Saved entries
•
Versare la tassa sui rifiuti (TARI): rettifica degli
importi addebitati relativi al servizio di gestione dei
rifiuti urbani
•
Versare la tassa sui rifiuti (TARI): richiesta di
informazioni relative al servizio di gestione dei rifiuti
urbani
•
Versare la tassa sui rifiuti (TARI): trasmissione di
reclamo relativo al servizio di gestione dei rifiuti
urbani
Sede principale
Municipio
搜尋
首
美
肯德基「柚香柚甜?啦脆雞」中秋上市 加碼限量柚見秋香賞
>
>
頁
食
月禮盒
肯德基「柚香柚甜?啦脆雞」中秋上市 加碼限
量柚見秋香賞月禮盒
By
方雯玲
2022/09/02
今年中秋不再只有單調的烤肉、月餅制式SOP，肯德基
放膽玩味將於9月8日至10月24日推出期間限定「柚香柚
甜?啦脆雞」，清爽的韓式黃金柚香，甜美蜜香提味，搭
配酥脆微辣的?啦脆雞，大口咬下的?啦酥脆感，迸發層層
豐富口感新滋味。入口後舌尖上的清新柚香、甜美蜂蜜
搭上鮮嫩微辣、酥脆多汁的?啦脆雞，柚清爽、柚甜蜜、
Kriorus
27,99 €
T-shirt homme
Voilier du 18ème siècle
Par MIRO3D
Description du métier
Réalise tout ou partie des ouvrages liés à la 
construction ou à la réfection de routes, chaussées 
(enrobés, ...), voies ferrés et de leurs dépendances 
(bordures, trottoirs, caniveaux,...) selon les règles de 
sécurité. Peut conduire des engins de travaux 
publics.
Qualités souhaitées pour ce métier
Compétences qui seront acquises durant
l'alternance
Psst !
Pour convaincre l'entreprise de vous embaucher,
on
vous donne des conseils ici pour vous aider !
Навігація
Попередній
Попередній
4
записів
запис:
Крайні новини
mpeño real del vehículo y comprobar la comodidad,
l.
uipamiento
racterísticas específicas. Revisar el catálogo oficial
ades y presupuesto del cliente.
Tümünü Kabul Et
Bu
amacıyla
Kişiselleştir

● Task description
Which lines above contain the word "tassa"? Collect every one of them, treating uppercase and lowercase as different.

● Written answer
Versare la tassa sui rifiuti (TARI): rettifica degli
Versare la tassa sui rifiuti (TARI): richiesta di
Versare la tassa sui rifiuti (TARI): trasmissione di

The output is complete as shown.